When I first research raw milk I was delighted to find a wonderful farm about 30 minutes from my Mum and Dad. They milk their cows 3 times a week as opposed to our corn raised, hormone injected, anti-biotic up to the eyeball factory cows of twice a day. The first time I drank it, I must admit that I did so with a little trepidation, but that first taste put paid to all of that. It is so delicious, it doesn't taste at all like the milk I had had before. I knocked back a pint in no time, and I hate drinking milk! I remember giving the first glass to my 90 year old Dad who was raised on raw milk.
"Does it taste how you remember it Dad?"
"Oh! Whats different?"
"The milk I had as a child was warm, straight out of the cow!"

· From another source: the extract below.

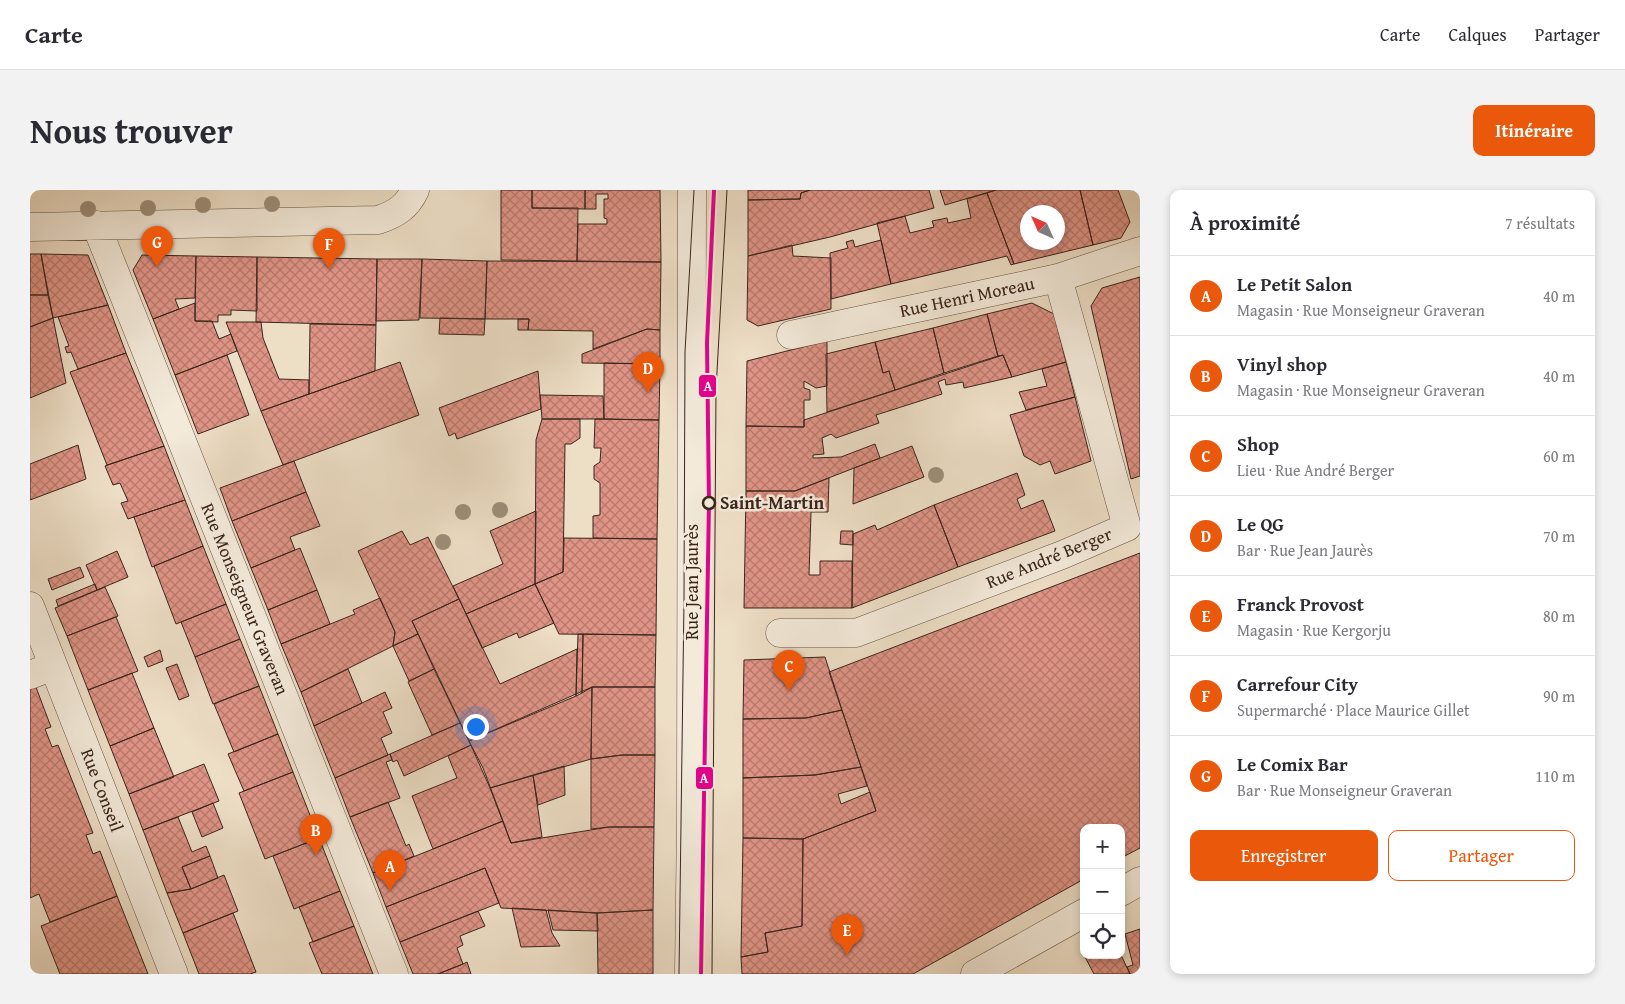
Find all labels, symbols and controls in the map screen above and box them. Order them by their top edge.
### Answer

People take note, even if you don't take the step of going raw, swap your breed of milk, and buy one that isn't homogenise, and in doing so, you'll find that you are supporting small farmers, doing what they have been doing for hundreds of years, as opposed to putting more money in big agriculture, and their spin off by-products and industries. As a post-script, if you filter this down and change your type of butter too, and find it difficult to source Guernsey butter, most New Zealand cows are grass fed and a mix of Guernsey/Jersey cows, ie Anchore butter.
Hope this was interesting x

1 comment:

  1. Hi Liz,
    Thanks so much for this. I don't drink milk; have never liked it - even when I was young in Jamaica where everyone (used to) drink milk the way your dad remembered! I hardly ever eat beef, but reading this made me feel sick. I knew about the antibiotics and hormones, but never thought about the feed: why on earth would anyone think that corn would be good for cows? (I remember back home that chickens were fed corn - and that's another thing!!). I had started using Anchor butter but then stopped: but I will definitely go back to it. I try to eat as healthily as possible, and after reading your articles, I am determined to 'step up' my game! I stopped using fluoride toothpaste about 7 years ago, but foolishly allowed myself to be convinced by a dentist to 'give it another try'. After just a couple of brushes, I suffered such terrible pain that, needless to say, I will not be doing that again!!
    Very interesting article. Blessings to you and family.